──────── DATA TO USE ────────
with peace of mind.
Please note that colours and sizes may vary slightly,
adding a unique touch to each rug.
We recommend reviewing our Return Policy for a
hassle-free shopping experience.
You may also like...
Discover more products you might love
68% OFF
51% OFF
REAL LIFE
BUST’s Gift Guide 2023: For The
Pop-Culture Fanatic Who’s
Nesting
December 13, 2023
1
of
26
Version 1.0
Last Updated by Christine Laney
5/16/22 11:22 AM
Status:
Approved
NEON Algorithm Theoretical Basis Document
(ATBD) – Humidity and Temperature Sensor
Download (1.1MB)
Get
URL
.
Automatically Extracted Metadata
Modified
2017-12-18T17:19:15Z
────────
──────── DATA TO USE ────────
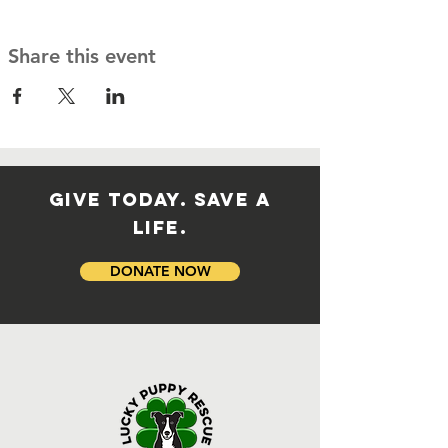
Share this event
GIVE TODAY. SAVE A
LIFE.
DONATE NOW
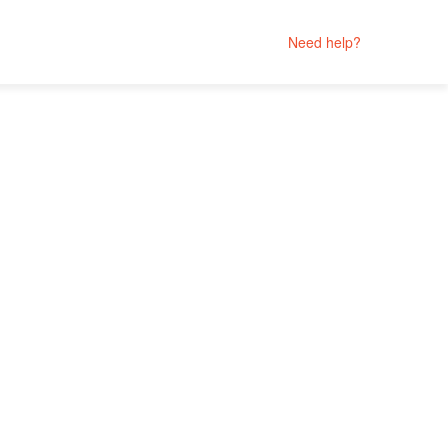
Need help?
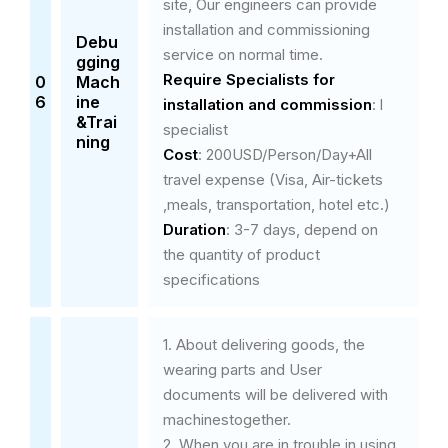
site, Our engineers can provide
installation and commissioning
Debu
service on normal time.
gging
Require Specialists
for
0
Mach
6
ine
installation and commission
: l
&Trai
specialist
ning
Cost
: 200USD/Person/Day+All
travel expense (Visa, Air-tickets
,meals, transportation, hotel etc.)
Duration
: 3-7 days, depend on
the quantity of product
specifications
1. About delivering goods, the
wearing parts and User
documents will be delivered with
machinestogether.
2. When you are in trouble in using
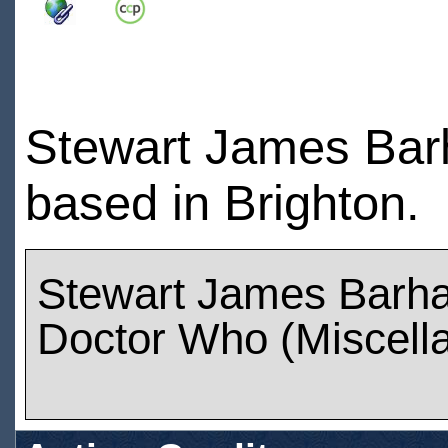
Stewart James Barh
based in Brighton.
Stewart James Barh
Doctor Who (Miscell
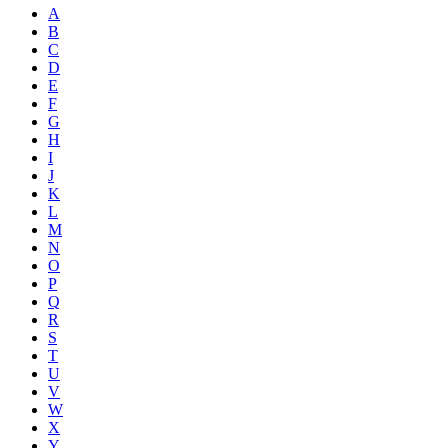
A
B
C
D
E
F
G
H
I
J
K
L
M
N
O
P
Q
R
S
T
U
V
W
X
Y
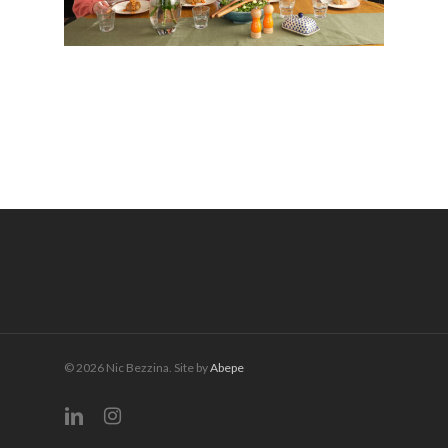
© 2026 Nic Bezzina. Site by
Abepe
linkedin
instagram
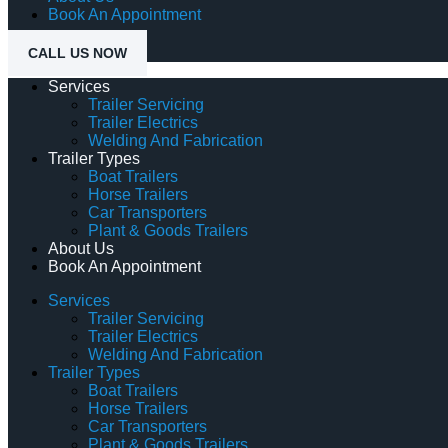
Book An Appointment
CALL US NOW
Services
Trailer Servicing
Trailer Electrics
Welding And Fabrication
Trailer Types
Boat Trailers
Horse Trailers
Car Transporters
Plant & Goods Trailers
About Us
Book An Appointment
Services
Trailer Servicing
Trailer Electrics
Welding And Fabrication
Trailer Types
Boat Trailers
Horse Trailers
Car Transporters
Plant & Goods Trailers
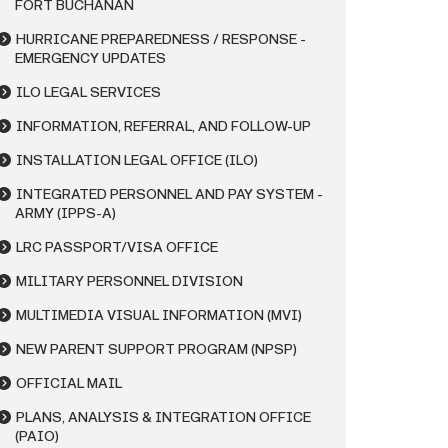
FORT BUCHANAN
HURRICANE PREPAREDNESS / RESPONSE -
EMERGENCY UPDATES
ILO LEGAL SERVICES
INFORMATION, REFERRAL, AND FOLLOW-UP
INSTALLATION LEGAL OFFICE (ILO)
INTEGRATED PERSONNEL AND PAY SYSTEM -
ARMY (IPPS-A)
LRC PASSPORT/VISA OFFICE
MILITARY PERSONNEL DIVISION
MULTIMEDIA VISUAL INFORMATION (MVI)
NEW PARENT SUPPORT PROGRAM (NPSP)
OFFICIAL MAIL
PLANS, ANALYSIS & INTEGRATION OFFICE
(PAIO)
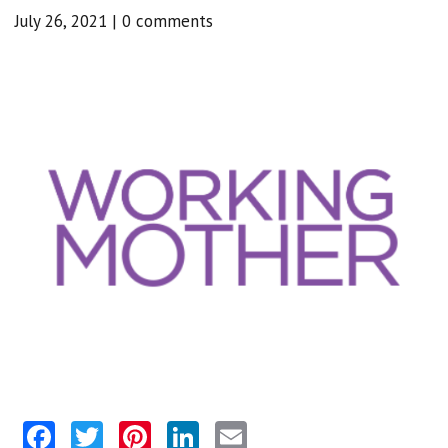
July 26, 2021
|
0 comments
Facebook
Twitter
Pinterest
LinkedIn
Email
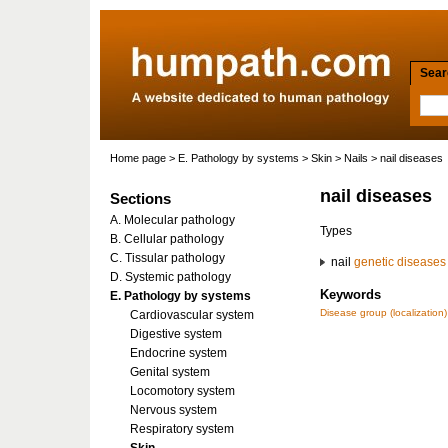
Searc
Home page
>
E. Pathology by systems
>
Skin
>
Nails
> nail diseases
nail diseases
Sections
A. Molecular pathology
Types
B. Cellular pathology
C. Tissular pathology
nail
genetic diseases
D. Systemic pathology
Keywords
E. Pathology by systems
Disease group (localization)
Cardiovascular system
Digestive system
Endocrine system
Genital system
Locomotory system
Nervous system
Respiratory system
────────
──────── DATA TO USE ────────
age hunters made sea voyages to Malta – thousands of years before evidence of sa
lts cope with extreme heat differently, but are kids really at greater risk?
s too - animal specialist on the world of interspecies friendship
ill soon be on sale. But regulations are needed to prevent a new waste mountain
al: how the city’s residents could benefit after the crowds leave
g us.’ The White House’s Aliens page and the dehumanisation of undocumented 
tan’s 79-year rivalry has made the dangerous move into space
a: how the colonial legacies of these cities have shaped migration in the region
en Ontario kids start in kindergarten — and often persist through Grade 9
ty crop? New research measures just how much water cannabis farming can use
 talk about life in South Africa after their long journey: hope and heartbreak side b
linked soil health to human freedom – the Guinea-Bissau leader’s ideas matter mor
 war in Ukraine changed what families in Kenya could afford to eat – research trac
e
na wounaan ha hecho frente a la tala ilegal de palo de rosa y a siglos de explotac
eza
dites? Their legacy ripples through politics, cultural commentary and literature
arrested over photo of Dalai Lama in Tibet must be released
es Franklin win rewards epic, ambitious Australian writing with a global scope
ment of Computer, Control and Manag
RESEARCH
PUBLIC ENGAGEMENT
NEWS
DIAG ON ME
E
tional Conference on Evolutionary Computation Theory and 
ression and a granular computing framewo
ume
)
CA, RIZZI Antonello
────────
**PROBLEM TO SOLVE**
From the records above, transcribe exactly the lines starting at the one containing "Bezzina. Site by" and ending at the one containing "Respiratory system". Skip the pictures.

**RESULT OF THE EXERCISE**
© 2026 Nic Bezzina. Site by
Abepe
linkedin
instagram
Book An Appointment
CALL US NOW
Services
Trailer Servicing
Trailer Electrics
Welding And Fabrication
Trailer Types
Boat Trailers
Horse Trailers
Car Transporters
Plant & Goods Trailers
About Us
Book An Appointment
Services
Trailer Servicing
Trailer Electrics
Welding And Fabrication
Trailer Types
Boat Trailers
Horse Trailers
Car Transporters
Plant & Goods Trailers
FORT BUCHANAN
HURRICANE PREPAREDNESS / RESPONSE -
EMERGENCY UPDATES
ILO LEGAL SERVICES
INFORMATION, REFERRAL, AND FOLLOW-UP
INSTALLATION LEGAL OFFICE (ILO)
INTEGRATED PERSONNEL AND PAY SYSTEM -
ARMY (IPPS-A)
LRC PASSPORT/VISA OFFICE
MILITARY PERSONNEL DIVISION
MULTIMEDIA VISUAL INFORMATION (MVI)
NEW PARENT SUPPORT PROGRAM (NPSP)
OFFICIAL MAIL
PLANS, ANALYSIS & INTEGRATION OFFICE
(PAIO)
July 26, 2021
|
0 comments
Facebook
Twitter
Pinterest
LinkedIn
Email
Searc
Home page
>
E. Pathology by systems
>
Skin
>
Nails
> nail diseases
nail diseases
Sections
A. Molecular pathology
Types
B. Cellular pathology
C. Tissular pathology
nail
genetic diseases
D. Systemic pathology
Keywords
E. Pathology by systems
Disease group (localization)
Cardiovascular system
Digestive system
Endocrine system
Genital system
Locomotory system
Nervous system
Respiratory system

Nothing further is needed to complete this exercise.